Wie sein Arbeitsalltag aussieht und was junge Menschen, die mit der Ausbildung liebäugeln, mitbringen sollten, verrät er im Job-Protokoll.
Mein Weg in den Beruf:
Meine Berufswahl lag nahe: Mein Vater führt als Pferdewirtschaftsmeister unsere Fachschule Reiten bereits in zweiter Generation. Mit Pferden und Gästen bin ich auf dem Hof aufgewachsen. Nach der Schulzeit habe ich zunächst eine Ausbildung zum Industriekaufmann abgeschlossen. Danach kamen die Lehre zum Pferdewirt Schwerpunkt Reiten und später die Meisterprüfung, um auf die geplante Betriebsübernahme möglichst gut vorbereitet zu sein.
So sieht mein Alltag aus:
Auf unserem Hof bieten wir nicht nur Reitlehrgänge an, sondern trainieren auch Sport-Pferde, um sie auf Reitturnieren vorzustellen. Mein Arbeitstag startet morgens um 7.30 Uhr mit Büro- und Verwaltungstätigkeiten. Hierzu gehören auch Mitarbeiter- und Teamgespräche über die Tages- und Wochenplanung und Organisationsmöglichkeiten.

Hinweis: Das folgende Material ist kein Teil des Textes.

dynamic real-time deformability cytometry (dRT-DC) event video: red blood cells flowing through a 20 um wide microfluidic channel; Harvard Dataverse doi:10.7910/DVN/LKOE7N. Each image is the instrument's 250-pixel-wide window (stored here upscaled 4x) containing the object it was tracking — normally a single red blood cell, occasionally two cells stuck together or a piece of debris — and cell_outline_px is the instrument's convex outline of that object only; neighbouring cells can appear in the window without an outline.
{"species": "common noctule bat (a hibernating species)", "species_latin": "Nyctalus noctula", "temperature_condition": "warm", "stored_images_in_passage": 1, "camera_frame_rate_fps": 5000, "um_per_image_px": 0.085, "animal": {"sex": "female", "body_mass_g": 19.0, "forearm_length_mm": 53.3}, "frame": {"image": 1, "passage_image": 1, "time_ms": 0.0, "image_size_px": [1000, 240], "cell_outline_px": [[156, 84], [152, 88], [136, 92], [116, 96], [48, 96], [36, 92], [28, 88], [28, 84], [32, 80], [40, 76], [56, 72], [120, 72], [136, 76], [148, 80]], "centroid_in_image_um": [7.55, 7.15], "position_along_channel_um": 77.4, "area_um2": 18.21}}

Von 10 Uhr bis 12 Uhr sind Reiteinheiten mit meinen Turnierpferden. Dabei arbeiten wir im Team, sodass die Pferde für das Training optimal vorbereitet sind. Von 12 Uhr bis 14 Uhr haben wir Mittagspause. Diese Zeit nutze ich häufig für den Ausgleichssport. Nachmittags gebe ich meistens drei Stunden Reitunterricht. Ab 17 Uhr werden dann wieder die Turnierpferde trainiert. Bis alle anfallenden Tätigkeiten diesbezüglich erledigt sind, ist es meist 20 Uhr.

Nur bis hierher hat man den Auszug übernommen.